In the same year he was elected as an Associate of the Royal Academy, seemingly the portrait might have been a way of marking this important event in his life. The painting itself is now in Tate Gallery, London, England.
Self Portrait is a whimsical self-image of J.M.W Turner. His eyes seem to cut deep, staring with an air of confidence and has a general look of secrecy, as if there's more to it than what shows.
His hair is blonde and slightly unkempt, giving him a rough edge. Down his neck is a white scarf carelessly wrapped around it and he has a silver waistcoat and a brown-ish coat, which somehow portrays him as a hero of war.
His cheeks are quite flustered and quite full, giving him a boyish yet manly look.
His facial features are not over defined, particularly his nose which he carefully minimised the enormous effect. Which is quite contrary to the work of George Dance. Dance painted a portrait of J.M.W Turner when Turner was just 17 years old.
In that particular portrait Turner's nose was savagely captured, in addition to that, he was featured with long hair and quite raggedly. This made him look like a radical French. He's radical in this particular self-portrait, except he looks like he's on a mission of some sort.
The dim background has an interesting effect on the scene. He looks like he's in space and no object is around him whatsoever, like a lonely star.

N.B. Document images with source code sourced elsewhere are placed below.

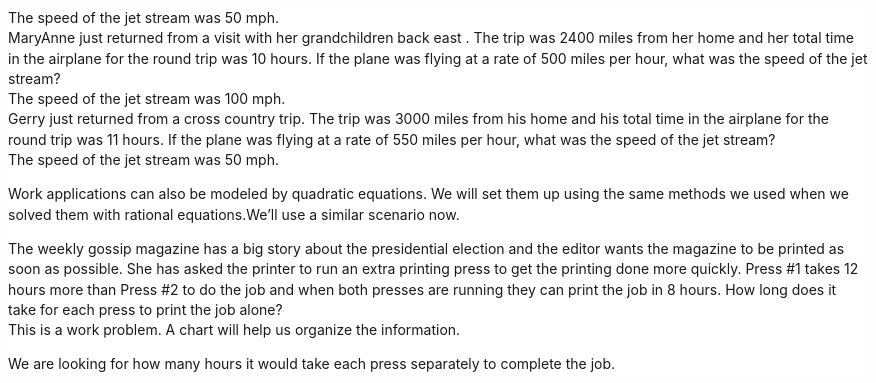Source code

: <tr>
<td />
<td data-valign="top" data-align="left">The speed of the jet stream was 50 mph.</td>
</tr>
</tbody></table>
</div>
</div>
</div>

<div data-type="note" class="try">
<div data-type="exercise">
<div data-type="problem" markdown="1">
MaryAnne just returned from a visit with her grandchildren back east . The trip was 2400 miles from her home and her total time in the airplane for the round trip was 10 hours. If the plane was flying at a rate of 500 miles per hour, what was the speed of the jet stream?

</div>
<div data-type="solution" markdown="1">
The speed of the jet stream was 100 mph.

</div>
</div>
</div>

<div data-type="note" class="try">
<div data-type="exercise">
<div data-type="problem" markdown="1">
Gerry just returned from a cross country trip. The trip was 3000 miles from his home and his total time in the airplane for the round trip was 11 hours. If the plane was flying at a rate of 550 miles per hour, what was the speed of the jet stream?

</div>
<div data-type="solution" markdown="1">
The speed of the jet stream was 50 mph.

</div>
</div>
</div>

Work applications can also be modeled by quadratic equations. We will set them up using the same methods we used when we solved them with rational equations.We’ll use a similar scenario now.

<div data-type="example">
<div data-type="exercise">
<div data-type="problem" markdown="1">
The weekly gossip magazine has a big story about the presidential election and the editor wants the magazine to be printed as soon as possible. She has asked the printer to run an extra printing press to get the printing done more quickly. Press #1 takes 12 hours more than Press #2 to do the job and when both presses are running they can print the job in 8 hours. How long does it take for each press to print the job alone?

</div>
<div data-type="solution" markdown="1">
This is a work problem. A chart will help us organize the information.

We are looking for how many hours it would take each press separately to complete the job.
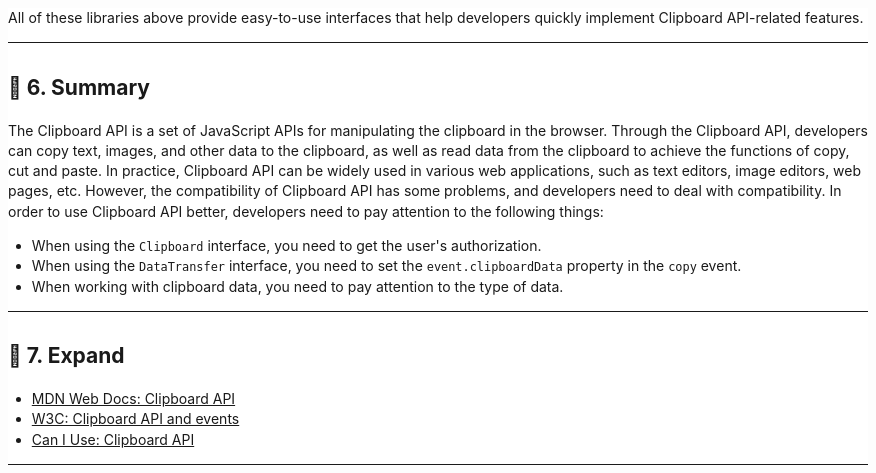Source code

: All of these libraries above provide easy-to-use interfaces that help developers quickly implement Clipboard API-related features.

---

## 🍭 6. Summary

The Clipboard API is a set of JavaScript APIs for manipulating the clipboard in the browser. Through the Clipboard API, developers can copy text, images, and other data to the clipboard, as well as read data from the clipboard to achieve the functions of copy, cut and paste. In practice, Clipboard API can be widely used in various web applications, such as text editors, image editors, web pages, etc. However, the compatibility of Clipboard API has some problems, and developers need to deal with compatibility. In order to use Clipboard API better, developers need to pay attention to the following things:

- When using the `Clipboard` interface, you need to get the user's authorization.
- When using the `DataTransfer` interface, you need to set the `event.clipboardData` property in the `copy` event.
- When working with clipboard data, you need to pay attention to the type of data.

---

## 🎯 7. Expand

- [MDN Web Docs: Clipboard API](https://developer.mozilla.org/en-US/docs/Web/API/Clipboard_API)
- [W3C: Clipboard API and events](https://www.w3.org/TR/clipboard-apis)
- [Can I Use: Clipboard API](https://caniuse.com/?search=Clipboard)

---

<TagLinks />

The objectless background forces all the focus on him, making him the sole source of attraction when you take a first look at it. The artwork theme seems to be his signature theme.
Similar portraits attributed to Turner are three of his other portraits, two of which are self-portraits. One he was significantly young, and the other he was 16 years old. The third portrait was a portrait of a young man previously mistaken to be his self-portrait sometime back.
One identical trait in almost all of his work is the way the art does not give much details but sort of incites you to imagine what could be there. This portrait lays a platform just exactly for that, for the way his work motivates one to look deep and interpret even deeper.